Szenografische Elemente in der historischen Treppenanlage sind bewusst zurückhaltend und unaufdringlich eingesetzt - die Treppenanlage selbst ist ein Ausstellungsobjekt. Das Konzept sieht vor, die Erschliessungs- und Aufenthaltsräume inklusive der «Piazza» so auszustatten, dass ein leises narratives Element, quasi eine Kommentarleiste, erscheinen und wieder verschwinden kann. Im Gegenzug bieten die historischen und zeitgenössischen Vermittlungsräume der Ausstellungsszenografie viel Spielraum.

Der Wille, über den engen Perimeter hinaus zu denken und die Lust an der Aufwertung des Bestands lässt sich auch in den Gestaltungsabsichten im Freiraum ablesen. Neben der Doppelallee der neuen Museumsstrasse ist das sanft ansteigende Parterre auf der Nordseite des Museums zu erwähnen. Hier knüpfen die Projektverfasser mit der Bepflanzung an ein Exponat des Bernischen Historischen Museums an, die burgundische Tausendblumentapisserie, hier als Frühlingsblumenteppich denkbar, um die beliebte Sommernutzung als Picknick- und Spielwiese doch zu gewährleisten. Im Ostgarten, im westlichen Hof und im zukünftigen Museumsgarten werden Ergänzungspflanzungen vorgeschlagen, und die heute kahle «Piazza» des Kubus erhält mehr Aufenthaltsqualität durch eine erhöhte Plattform mit Sitzgelegenheiten und schattenspendende Bäume. Für die Bespielung durch das Museum bleibt trotzdem noch Platz.

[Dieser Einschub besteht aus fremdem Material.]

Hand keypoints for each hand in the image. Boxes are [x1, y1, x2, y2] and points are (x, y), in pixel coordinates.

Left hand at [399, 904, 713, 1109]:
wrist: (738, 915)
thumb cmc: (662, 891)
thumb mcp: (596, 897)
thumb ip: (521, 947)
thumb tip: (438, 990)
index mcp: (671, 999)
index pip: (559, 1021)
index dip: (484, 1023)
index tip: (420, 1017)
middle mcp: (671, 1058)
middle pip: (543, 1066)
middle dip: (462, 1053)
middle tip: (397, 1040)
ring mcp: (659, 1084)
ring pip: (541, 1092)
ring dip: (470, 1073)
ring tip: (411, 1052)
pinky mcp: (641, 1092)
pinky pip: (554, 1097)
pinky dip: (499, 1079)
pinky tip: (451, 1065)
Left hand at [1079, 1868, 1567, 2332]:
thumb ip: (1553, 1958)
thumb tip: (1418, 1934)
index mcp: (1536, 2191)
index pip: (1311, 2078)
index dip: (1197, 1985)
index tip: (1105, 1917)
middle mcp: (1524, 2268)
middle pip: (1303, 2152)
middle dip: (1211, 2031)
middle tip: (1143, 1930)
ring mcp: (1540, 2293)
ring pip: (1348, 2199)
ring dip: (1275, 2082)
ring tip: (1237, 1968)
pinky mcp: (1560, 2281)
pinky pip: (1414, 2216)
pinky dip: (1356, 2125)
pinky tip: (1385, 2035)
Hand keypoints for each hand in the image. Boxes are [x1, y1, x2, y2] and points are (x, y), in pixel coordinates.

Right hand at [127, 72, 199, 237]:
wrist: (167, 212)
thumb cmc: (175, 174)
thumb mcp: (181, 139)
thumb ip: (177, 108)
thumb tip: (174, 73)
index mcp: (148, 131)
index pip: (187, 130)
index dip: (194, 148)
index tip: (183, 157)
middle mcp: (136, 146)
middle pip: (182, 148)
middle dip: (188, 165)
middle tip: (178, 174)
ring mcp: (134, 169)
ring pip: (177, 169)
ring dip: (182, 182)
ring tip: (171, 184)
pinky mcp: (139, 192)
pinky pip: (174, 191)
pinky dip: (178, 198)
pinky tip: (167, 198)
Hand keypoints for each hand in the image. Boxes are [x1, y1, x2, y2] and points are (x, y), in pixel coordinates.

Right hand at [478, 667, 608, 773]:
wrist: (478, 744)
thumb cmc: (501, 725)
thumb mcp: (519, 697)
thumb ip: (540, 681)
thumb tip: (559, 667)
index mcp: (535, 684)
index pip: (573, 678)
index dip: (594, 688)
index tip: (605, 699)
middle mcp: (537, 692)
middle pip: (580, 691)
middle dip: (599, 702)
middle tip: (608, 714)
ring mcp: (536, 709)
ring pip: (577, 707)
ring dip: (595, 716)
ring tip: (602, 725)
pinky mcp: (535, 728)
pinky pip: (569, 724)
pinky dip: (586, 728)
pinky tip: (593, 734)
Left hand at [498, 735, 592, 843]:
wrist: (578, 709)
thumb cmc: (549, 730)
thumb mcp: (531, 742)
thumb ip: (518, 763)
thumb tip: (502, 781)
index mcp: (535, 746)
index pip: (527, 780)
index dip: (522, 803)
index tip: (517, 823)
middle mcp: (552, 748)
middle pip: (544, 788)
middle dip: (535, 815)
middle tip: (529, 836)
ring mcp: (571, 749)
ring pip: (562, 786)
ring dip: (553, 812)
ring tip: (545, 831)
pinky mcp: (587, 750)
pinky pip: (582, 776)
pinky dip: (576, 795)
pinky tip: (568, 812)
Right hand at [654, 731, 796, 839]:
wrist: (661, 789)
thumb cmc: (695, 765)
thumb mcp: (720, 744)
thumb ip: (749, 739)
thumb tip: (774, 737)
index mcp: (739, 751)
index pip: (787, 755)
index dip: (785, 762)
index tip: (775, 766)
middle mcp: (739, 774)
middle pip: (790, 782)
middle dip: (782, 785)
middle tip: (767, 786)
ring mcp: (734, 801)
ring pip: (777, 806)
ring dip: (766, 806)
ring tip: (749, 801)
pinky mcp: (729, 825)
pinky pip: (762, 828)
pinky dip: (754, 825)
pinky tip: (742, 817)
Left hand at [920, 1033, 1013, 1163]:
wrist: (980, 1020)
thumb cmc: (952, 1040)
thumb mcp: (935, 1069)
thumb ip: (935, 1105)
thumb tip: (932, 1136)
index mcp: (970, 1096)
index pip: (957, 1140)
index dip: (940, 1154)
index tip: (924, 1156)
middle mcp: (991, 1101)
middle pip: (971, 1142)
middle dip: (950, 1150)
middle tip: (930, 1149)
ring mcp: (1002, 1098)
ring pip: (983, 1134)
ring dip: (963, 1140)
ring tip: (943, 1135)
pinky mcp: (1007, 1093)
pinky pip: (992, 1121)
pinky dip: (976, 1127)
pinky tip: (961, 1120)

Bei allen Vorzügen sind aber auch Kritik und Zweifel angebracht. So stehen den Vorteilen, die der Verzicht auf die räumliche Nord-Süd-Durchwegung mit sich bringt, auch Nachteile entgegen: das historische Treppenhaus bleibt wie heute ohne zusätzliche Fenster, und die Verbindung vom historischen Treppenhaus zum Museumsbistro und zum neuen Südeingang ist räumlich wenig attraktiv. Zu kritisieren ist auch der unterirdische neue Ausstellungsraum auf der Nordseite des Museums. Die Aussenwand zeichnet den Wurzelraum der geschützten Bestandsbäume nach, was einen schwierig zu bespielenden, wenig tauglichen Ausstellungsraum zur Folge hat. Die unbestrittenen Vorteile der Kubus-Erweiterung für die Entlastung des historischen Bestands vermögen die damit verbundenen Nachteile nicht aufzuwiegen. Mit dem zusätzlichen Geschoss wird eine Gebäudehöhe erreicht, die eine baurechtlich kritische – und möglicherweise rekursträchtige – Verschattung der benachbarten Wohnbauten befürchten lässt. Sowohl die Erhöhung als auch die Verlängerung werden kritisch gesehen, weil sie die schon heute abweisende Wirkung des Kubus gegen den Museumsgarten noch verstärken könnten. Gleichwohl gelingt den Projektverfassenden ein kräftiger und eigenständiger Vorschlag, bei dem der gesamte Bestand in seinen Qualitäten nicht nur gestärkt, sondern auch wirkungsvoll transformiert wird zu einem zeitgemässen, offenen und lebendigen Haus.